Report how many lines in the rows below contain the string "instrument". Give only the number.

========

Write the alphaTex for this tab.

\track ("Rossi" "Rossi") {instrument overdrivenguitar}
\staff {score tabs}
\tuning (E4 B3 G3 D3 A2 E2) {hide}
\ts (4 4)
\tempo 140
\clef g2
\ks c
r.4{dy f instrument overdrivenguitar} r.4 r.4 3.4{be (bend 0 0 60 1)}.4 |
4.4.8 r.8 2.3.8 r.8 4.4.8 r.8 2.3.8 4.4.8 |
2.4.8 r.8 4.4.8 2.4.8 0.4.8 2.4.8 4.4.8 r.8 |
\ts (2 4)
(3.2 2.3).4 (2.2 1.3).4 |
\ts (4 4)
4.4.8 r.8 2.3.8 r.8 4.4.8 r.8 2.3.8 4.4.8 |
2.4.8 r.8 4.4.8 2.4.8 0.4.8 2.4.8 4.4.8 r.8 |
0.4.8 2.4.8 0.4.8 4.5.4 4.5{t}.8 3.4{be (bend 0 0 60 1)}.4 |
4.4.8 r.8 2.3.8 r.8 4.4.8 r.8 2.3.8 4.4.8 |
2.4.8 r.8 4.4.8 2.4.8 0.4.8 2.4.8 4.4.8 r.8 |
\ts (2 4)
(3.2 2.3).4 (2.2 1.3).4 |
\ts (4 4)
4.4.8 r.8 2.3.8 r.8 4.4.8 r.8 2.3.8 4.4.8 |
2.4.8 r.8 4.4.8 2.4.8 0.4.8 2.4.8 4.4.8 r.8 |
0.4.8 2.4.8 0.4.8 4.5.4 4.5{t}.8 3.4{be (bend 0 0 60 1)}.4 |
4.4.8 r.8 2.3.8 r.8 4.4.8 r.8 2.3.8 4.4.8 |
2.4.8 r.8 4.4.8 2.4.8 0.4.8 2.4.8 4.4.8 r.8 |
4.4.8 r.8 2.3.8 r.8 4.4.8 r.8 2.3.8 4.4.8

========

## Reply
2